By studying and analyzing the patterns of the pathocomplex process, we came to the conclusion that multiple sclerosis, parkinsonism, and Alzheimer’s disease can also be assigned to systemic group of pathologies.

Based on the theory of the pathocomplex process, both multiple sclerosis, parkinsonism and Alzheimer’s disease emerge as a result of an extensive accumulation of pathocomplexes in the vascular system of the brain. The pathocomplex occlusion of the brain vessels immediately triggers scattered infarction of its tissues with subsequent necrosis and replacement of brain tissue with fibrous niduses, triggering a manifestation of symptoms particular to one disease or another, depending on the topographic characteristics of the lesions.

Whereas multiple schlerosis is not limited to a particular part of the brain, Parkinson's disease is known to affect primarily subcortical regions of the brain. 

Treatments of these pathologies based on the theory of the pathocomplex process demonstrate that symptoms of cerebral lesion become less pronounced with improved cerebral blood circulation, and in parallel, cerebral performance also increases, memory and intelligence functions recover. By eliminating the origin of systemic diseases, i.e. the pathocomplex process, the process of further blood vessel occlusion and hence, necrosis of cerebral tissues supplied by these blood vessels stops, thus suspending the spread of multiple sclerosis and progression of Parkinson’s and Alzheimer’s diseases. New niduses cease to form; however, unfortunately, previously formed niduses cannot be eliminated because they are now scars and so far, reconstructing a scar tissue back to a highly specific brain tissue is something that no one in the world can do. It is true that recently formed niduses can still recover once regenerated under the influence of the treatment process that aims to increase blood circulation. Also, once collateral circulation is improved, healthy regions of the brain can partially take over the functions of affected regions.

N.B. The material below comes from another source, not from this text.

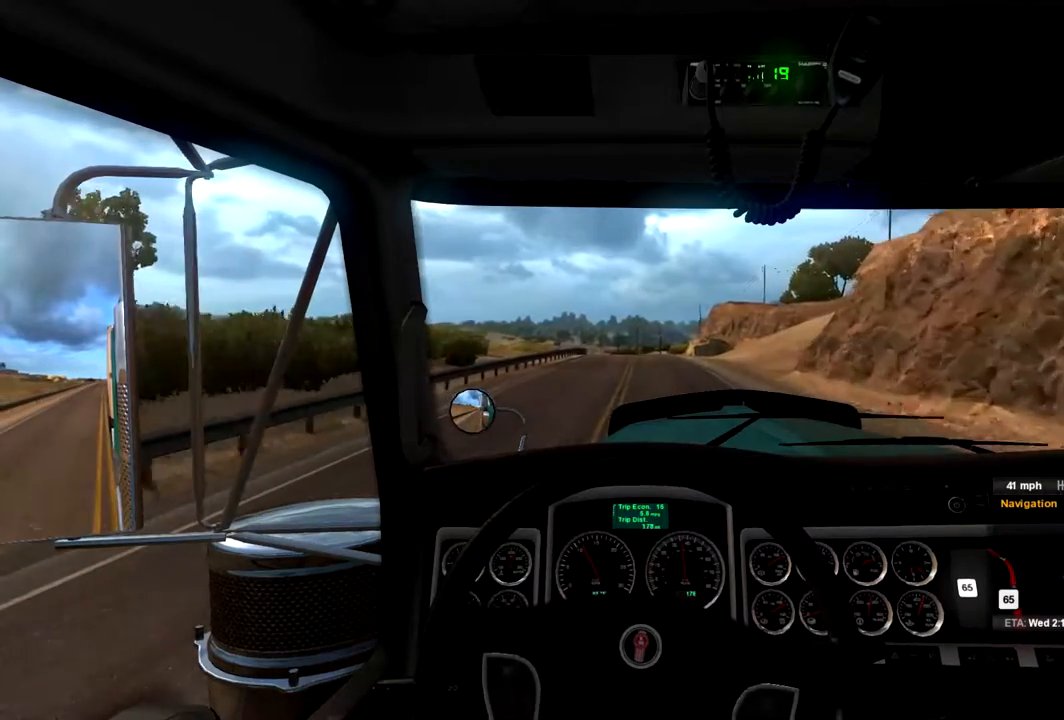
{"buttons": ["R2"], "left_stick": "center", "right_stick": "center", "events": []}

With improved blood circulation to the cortex and subcortical brain, the need for using drugs that are prescribed for treating the symptoms of Parkinson’s and Alzheimer’s diseases significantly reduces. At the same time, cyclic reactions that trigger trembling of the limbs become less frequent; memory and intelligence functionality improves.

As a result, we can stay that a treatment aimed at addressing the source of the diseases allows to significantly reduce disease intensity and to stop further spread of multiple sclerosis, parkinsonism, and Alzheimer’s disease and for early stages, even to completely eliminate them. Of course, if extensive connective tissue has already replaced specific tissues in the brain, then in this case, even our treatment cannot yield a substantial benefit, although, as noted earlier, it can stimulate healthy regions to take over the functions of affected regions. However, at the very least, elimination of the origin of these diseases fixates the state of the disease; the disease no longer processes and no longer aggravates by the formation of new lesions and this too, is an important outcome for such patients.